#### [Stated goal]
Output the data below in full, byte for byte. Nothing may differ.

#### [Data for processing]
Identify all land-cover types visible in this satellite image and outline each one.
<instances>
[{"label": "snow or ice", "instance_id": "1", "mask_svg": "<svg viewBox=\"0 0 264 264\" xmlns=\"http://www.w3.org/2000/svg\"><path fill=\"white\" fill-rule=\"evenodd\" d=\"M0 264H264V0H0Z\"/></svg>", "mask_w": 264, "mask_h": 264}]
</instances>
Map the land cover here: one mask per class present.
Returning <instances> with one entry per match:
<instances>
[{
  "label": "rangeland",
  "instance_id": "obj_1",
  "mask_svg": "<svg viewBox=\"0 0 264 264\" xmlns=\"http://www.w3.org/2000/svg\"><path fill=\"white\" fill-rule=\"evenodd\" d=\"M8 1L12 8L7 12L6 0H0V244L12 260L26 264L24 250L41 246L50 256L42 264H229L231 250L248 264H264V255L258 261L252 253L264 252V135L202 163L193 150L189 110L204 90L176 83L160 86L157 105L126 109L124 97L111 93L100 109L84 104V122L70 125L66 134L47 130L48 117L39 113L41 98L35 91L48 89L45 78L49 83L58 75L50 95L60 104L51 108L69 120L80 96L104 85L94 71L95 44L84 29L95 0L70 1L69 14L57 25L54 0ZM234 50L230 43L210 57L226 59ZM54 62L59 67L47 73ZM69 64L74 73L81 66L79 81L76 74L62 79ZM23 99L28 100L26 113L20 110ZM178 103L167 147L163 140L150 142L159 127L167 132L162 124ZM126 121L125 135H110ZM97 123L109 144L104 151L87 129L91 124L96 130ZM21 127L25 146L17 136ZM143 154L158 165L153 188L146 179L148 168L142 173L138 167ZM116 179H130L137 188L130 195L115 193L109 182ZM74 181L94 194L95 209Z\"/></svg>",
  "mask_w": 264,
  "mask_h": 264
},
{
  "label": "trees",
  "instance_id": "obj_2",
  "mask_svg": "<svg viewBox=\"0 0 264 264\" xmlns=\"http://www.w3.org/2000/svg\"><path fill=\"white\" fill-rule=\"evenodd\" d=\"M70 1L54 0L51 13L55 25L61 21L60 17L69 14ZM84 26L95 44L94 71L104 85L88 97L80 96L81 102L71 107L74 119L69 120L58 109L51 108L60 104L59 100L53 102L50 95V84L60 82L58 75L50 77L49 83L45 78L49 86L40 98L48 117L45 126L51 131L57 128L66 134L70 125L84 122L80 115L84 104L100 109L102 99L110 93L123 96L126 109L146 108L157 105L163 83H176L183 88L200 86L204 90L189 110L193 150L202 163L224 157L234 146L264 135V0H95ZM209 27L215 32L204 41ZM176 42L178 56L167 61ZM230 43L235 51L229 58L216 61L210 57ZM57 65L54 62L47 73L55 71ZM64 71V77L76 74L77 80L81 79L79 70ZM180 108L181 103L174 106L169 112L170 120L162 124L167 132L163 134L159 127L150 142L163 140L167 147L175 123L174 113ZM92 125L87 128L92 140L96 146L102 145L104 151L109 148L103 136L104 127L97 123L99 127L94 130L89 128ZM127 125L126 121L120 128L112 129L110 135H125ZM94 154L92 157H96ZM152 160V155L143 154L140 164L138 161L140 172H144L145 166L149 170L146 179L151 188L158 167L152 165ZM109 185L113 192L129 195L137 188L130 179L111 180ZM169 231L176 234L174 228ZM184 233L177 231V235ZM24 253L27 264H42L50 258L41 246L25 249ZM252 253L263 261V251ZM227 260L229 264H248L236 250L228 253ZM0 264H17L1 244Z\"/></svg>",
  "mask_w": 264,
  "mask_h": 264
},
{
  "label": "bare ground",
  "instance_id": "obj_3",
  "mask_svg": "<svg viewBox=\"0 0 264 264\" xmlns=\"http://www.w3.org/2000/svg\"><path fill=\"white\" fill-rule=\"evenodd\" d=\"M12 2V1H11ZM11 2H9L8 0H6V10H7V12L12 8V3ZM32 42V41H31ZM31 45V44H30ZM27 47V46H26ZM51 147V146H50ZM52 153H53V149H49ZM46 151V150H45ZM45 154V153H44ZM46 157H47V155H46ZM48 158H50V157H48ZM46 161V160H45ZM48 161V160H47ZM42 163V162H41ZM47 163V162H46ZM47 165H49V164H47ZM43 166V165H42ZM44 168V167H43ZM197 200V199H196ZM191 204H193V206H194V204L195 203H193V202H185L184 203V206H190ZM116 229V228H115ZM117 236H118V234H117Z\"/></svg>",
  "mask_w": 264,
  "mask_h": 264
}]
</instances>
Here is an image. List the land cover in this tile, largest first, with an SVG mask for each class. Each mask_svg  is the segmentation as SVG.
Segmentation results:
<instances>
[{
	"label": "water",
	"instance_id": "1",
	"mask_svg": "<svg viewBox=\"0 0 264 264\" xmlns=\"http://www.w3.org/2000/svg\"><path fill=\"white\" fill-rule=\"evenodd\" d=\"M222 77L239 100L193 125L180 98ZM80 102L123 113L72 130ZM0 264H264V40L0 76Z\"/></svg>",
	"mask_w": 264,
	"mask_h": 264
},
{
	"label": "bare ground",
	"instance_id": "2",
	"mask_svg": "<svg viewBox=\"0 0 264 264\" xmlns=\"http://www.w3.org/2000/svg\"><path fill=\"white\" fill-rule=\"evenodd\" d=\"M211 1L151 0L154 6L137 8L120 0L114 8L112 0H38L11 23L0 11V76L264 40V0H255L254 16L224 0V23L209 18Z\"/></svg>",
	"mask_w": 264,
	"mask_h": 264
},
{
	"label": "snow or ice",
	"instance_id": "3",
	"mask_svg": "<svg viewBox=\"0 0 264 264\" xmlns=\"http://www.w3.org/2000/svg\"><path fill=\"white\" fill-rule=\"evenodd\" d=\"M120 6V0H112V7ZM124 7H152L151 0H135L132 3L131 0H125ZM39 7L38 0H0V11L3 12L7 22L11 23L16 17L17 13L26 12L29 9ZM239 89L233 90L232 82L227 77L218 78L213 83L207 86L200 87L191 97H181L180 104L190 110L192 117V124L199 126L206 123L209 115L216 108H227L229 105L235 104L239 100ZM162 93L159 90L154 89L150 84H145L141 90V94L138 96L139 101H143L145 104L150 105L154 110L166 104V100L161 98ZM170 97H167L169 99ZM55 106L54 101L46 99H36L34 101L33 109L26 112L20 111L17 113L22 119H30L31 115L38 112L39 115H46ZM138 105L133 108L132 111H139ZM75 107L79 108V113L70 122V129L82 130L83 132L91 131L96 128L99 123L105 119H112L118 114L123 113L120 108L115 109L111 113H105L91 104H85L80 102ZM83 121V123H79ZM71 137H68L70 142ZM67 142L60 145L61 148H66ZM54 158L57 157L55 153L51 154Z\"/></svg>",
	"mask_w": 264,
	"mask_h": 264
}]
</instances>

#### [Correct result]
Identify all land-cover types visible in this satellite image and outline each one.
<instances>
[{"label": "snow or ice", "instance_id": "1", "mask_svg": "<svg viewBox=\"0 0 264 264\" xmlns=\"http://www.w3.org/2000/svg\"><path fill=\"white\" fill-rule=\"evenodd\" d=\"M0 264H264V0H0Z\"/></svg>", "mask_w": 264, "mask_h": 264}]
</instances>
Map the land cover here: one mask per class present.
Returning <instances> with one entry per match:
<instances>
[{
  "label": "rangeland",
  "instance_id": "obj_1",
  "mask_svg": "<svg viewBox=\"0 0 264 264\" xmlns=\"http://www.w3.org/2000/svg\"><path fill=\"white\" fill-rule=\"evenodd\" d=\"M8 1L12 8L7 12L6 0H0V244L12 260L26 264L24 250L41 246L50 256L42 264H229L231 250L248 264H264V255L258 261L252 253L264 252V135L202 163L193 150L189 110L204 90L176 83L160 86L157 105L126 109L124 97L111 93L100 109L84 104V122L70 125L66 134L47 130L48 117L39 113L41 98L35 91L48 89L45 78L49 83L58 75L50 95L60 104L51 108L69 120L80 96L104 85L94 71L95 44L84 29L95 0L70 1L69 14L57 25L54 0ZM234 50L230 43L210 57L226 59ZM54 62L59 67L47 73ZM69 64L74 73L81 66L79 81L76 74L62 79ZM23 99L28 100L26 113L20 110ZM178 103L167 147L163 140L150 142L159 127L167 132L162 124ZM126 121L125 135H110ZM97 123L109 144L104 151L87 129L91 124L96 130ZM21 127L25 146L17 136ZM143 154L158 165L153 188L146 179L148 168L142 173L138 167ZM116 179H130L137 188L130 195L115 193L109 182ZM74 181L94 194L95 209Z\"/></svg>",
  "mask_w": 264,
  "mask_h": 264
},
{
  "label": "trees",
  "instance_id": "obj_2",
  "mask_svg": "<svg viewBox=\"0 0 264 264\" xmlns=\"http://www.w3.org/2000/svg\"><path fill=\"white\" fill-rule=\"evenodd\" d=\"M70 1L54 0L51 13L55 25L61 21L60 17L69 14ZM84 26L95 44L94 71L104 85L88 97L80 96L81 102L71 107L74 119L69 120L58 109L51 108L60 104L59 100L53 102L50 95V84L60 82L58 75L50 77L49 83L45 78L49 86L40 98L48 117L45 126L51 131L57 128L66 134L70 125L84 122L80 115L84 104L100 109L102 99L110 93L123 96L126 109L146 108L157 105L163 83H176L183 88L200 86L204 90L189 110L193 150L202 163L224 157L234 146L264 135V0H95ZM209 27L215 32L204 41ZM176 42L178 56L167 61ZM230 43L235 51L229 58L216 61L210 57ZM57 65L54 62L47 73L55 71ZM64 71V77L76 74L77 80L81 79L79 70ZM180 108L181 103L174 106L169 112L170 120L162 124L167 132L163 134L159 127L150 142L163 140L167 147L175 123L174 113ZM92 125L87 128L92 140L96 146L102 145L104 151L109 148L103 136L104 127L97 123L99 127L94 130L89 128ZM127 125L126 121L120 128L112 129L110 135H125ZM94 154L92 157H96ZM152 160V155L143 154L140 164L138 161L140 172H144L145 166L149 170L146 179L151 188L158 167L152 165ZM109 185L113 192L129 195L137 188L130 179L111 180ZM169 231L176 234L174 228ZM184 233L177 231V235ZM24 253L27 264H42L50 258L41 246L25 249ZM252 253L263 261V251ZM227 260L229 264H248L236 250L228 253ZM0 264H17L1 244Z\"/></svg>",
  "mask_w": 264,
  "mask_h": 264
},
{
  "label": "bare ground",
  "instance_id": "obj_3",
  "mask_svg": "<svg viewBox=\"0 0 264 264\" xmlns=\"http://www.w3.org/2000/svg\"><path fill=\"white\" fill-rule=\"evenodd\" d=\"M12 2V1H11ZM11 2H9L8 0H6V10H7V12L12 8V3ZM32 42V41H31ZM31 45V44H30ZM27 47V46H26ZM51 147V146H50ZM52 153H53V149H49ZM46 151V150H45ZM45 154V153H44ZM46 157H47V155H46ZM48 158H50V157H48ZM46 161V160H45ZM48 161V160H47ZM42 163V162H41ZM47 163V162H46ZM47 165H49V164H47ZM43 166V165H42ZM44 168V167H43ZM197 200V199H196ZM191 204H193V206H194V204L195 203H193V202H185L184 203V206H190ZM116 229V228H115ZM117 236H118V234H117Z\"/></svg>",
  "mask_w": 264,
  "mask_h": 264
}]
</instances>
Here is an image. List the land cover in this tile, largest first, with an SVG mask for each class. Each mask_svg  is the segmentation as SVG.
Segmentation results:
<instances>
[{
	"label": "water",
	"instance_id": "1",
	"mask_svg": "<svg viewBox=\"0 0 264 264\" xmlns=\"http://www.w3.org/2000/svg\"><path fill=\"white\" fill-rule=\"evenodd\" d=\"M222 77L239 100L193 125L180 98ZM80 102L123 113L72 130ZM0 264H264V40L0 76Z\"/></svg>",
	"mask_w": 264,
	"mask_h": 264
},
{
	"label": "bare ground",
	"instance_id": "2",
	"mask_svg": "<svg viewBox=\"0 0 264 264\" xmlns=\"http://www.w3.org/2000/svg\"><path fill=\"white\" fill-rule=\"evenodd\" d=\"M211 1L151 0L154 6L137 8L120 0L114 8L112 0H38L11 23L0 11V76L264 40V0H255L254 16L224 0V23L209 18Z\"/></svg>",
	"mask_w": 264,
	"mask_h": 264
},
{
	"label": "snow or ice",
	"instance_id": "3",
	"mask_svg": "<svg viewBox=\"0 0 264 264\" xmlns=\"http://www.w3.org/2000/svg\"><path fill=\"white\" fill-rule=\"evenodd\" d=\"M120 6V0H112V7ZM124 7H152L151 0H135L132 3L131 0H125ZM39 7L38 0H0V11L3 12L7 22L11 23L16 17L17 13L26 12L29 9ZM239 89L233 90L232 82L227 77L218 78L213 83L207 86L200 87L191 97H181L180 104L190 110L192 117V124L199 126L206 123L209 115L216 108H227L229 105L235 104L239 100ZM162 93L159 90L154 89L150 84H145L141 90V94L138 96L139 101H143L145 104L150 105L154 110L166 104V100L161 98ZM170 97H167L169 99ZM55 106L54 101L46 99H36L34 101L33 109L26 112L20 111L17 113L22 119H30L31 115L38 112L39 115H46ZM138 105L133 108L132 111H139ZM75 107L79 108V113L70 122V129L82 130L83 132L91 131L96 128L99 123L105 119H112L118 114L123 113L120 108L115 109L111 113H105L91 104H85L80 102ZM83 121V123H79ZM71 137H68L70 142ZM67 142L60 145L61 148H66ZM54 158L57 157L55 153L51 154Z\"/></svg>",
	"mask_w": 264,
	"mask_h": 264
}]
</instances>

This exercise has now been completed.